Given that people publish on Medium to get readers, we think the obvious default stance is to allow a product like ChatGPT to use your writing in their AI-generated search results if they are sending significant traffic in return. We are hoping that Google will catch up to OpenAI— so far, traffic from Gemini AI summaries is very poor.
For now, we are going to keep choosing options that optimize for people visiting and reading your writing.
But we’re also keeping in mind that many of you may want to opt out of participating in this new AI ecosystem even if opting out leads to fewer readers for you. In fact, the new RSL Standard specifically contains a section that would allow this level of fine grained control where some writers opt out while most opt in. I personally contributed this section to the standard knowing that some Medium writers would want to opt out.
We think opting out is probably not a particularly effective protest given how much content these AI companies have access to. That’s why we’ve always been angling for an industry-wide solution like RSL. But I also understand that some people may have other reasons to opt out. So I have a request: If you think you would opt out of this option for your writing on Medium—no to training but yes to appearing as a citation in results—could you leave a response saying why?
The AI companies should pay compensation
Now to the second part, about payment. The RSL Standard includes two options for negotiating financial compensation from AI companies.
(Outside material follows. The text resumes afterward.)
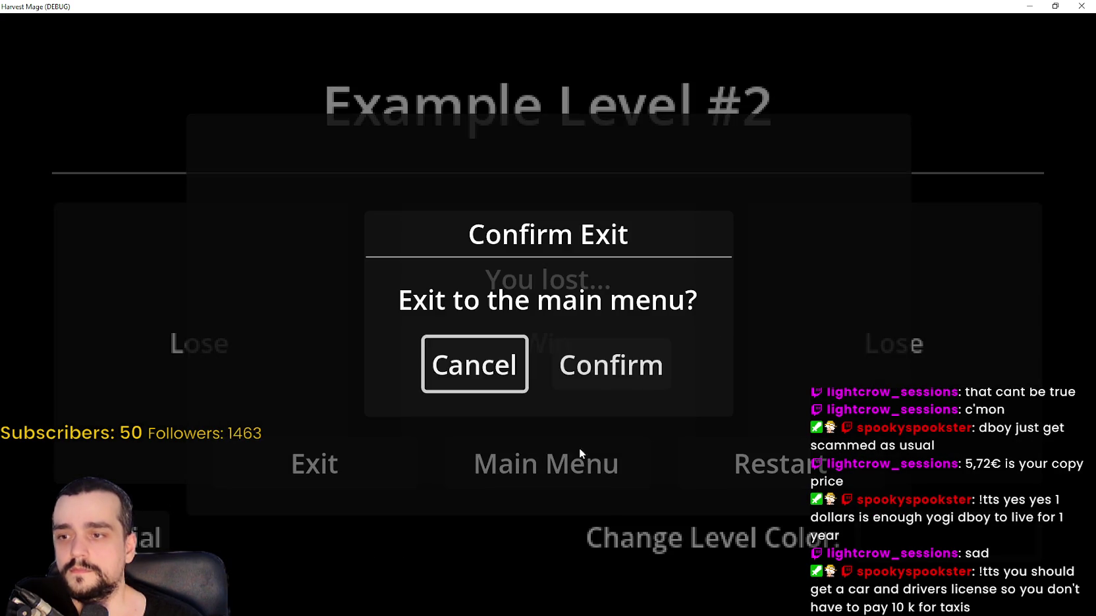
{"action": "left_click", "coordinate": [609, 381]}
In the best case scenario, the RSL Standard will lead to a direct payment to you based on the way AI companies use your writing. This future possibility comes because the standard also defines a separate non-profit RSL Collective agency to negotiate, collect, and distribute compensation on behalf of the entire internet. Think of it as similar to ASCAP, the musical rights organization that negotiates with venues, broadcasters, and streaming services on behalf of musicians.
We lean toward internet standards and think the RSL Collective is probably the better approach for the overall health of the internet. But we also understand that the full adoption of this may be a ways off.
In the meantime, the RSL Standard also allows for a simple way to indicate to AI companies that we are willing to negotiate. This part of the standard is simply a listing for a contact form.
We’d like to do this, do it transparently, and do this with the goal of passing the compensation on to you. In our original position, we called this Negotiating as a Service. Some fights are too small for individuals. But we think this one is only medium difficulty for a company like Medium.
As with credit in the form of traffic, the RSL Standard is flexible enough to allow individual writers to opt out. So here again, a request: If you think you would opt out, can you say why? Leave a response, I’ll be reading them.
Wherever you personally land, I hope you’ll agree that the RSL Standard (and the RSL Collective) represents a much-needed and meaningful step forward in clarifying the relationship between writers and AI companies. We see it as a framework that lets us answers some fundamental questions, and provides a mechanism for giving writers the consent, credit, and compensation they deserve.